I didn’t, or couldn’t, reply, which wasn’t my intention, as I didn’t mind in the least what she’d said, but I had the urge to get up and dress and begin that Sunday like any other, although I had already slept through my swim time. Sunny had been downstairs for some time, warming up her hands with minor scales, up and down,
in the dizzying series. I pulled on a robe and told Mary that I was going down to put the water on for our tea. I suggested she take a hot, soaking bath. She nodded, and from her weakened expression I could tell she wanted me to stay just a moment longer, that we might complete the conversation. But Sunny had begun playing intently and the night was done, and it seemed clear I should go downstairs and be present for her.

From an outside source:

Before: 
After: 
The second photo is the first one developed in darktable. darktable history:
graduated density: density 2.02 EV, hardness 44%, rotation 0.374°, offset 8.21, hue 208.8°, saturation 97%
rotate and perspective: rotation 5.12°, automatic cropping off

There had been indications that Mary’s ever-increasing presence was disturbing to Sunny, as she had seemed to be practicing more fervently in the preceding weeks, particularly when Mary was over at the house. She took her warm-up exercises at an incredibly fast measure, running through them as though she were attempting to twist up her fingers. The pieces themselves she performed quite rudely, as if she would trounce them. She didn’t miss a note, but the feeling in the playing was utterly perverse to what it should have been, as though she were critiquing rather than exploring the compositions. Mary would comment again how talented and skilled Sunny was, how dexterous and precocious, and I never thought to correct her appraisals, even though the performances were in fact maudlin and probably insulting to her, as they certainly were to me. I found them quite shaming. And as much as I tried, I couldn’t inculcate the same sense in Sunny, as she pretended not to know what I was talking about.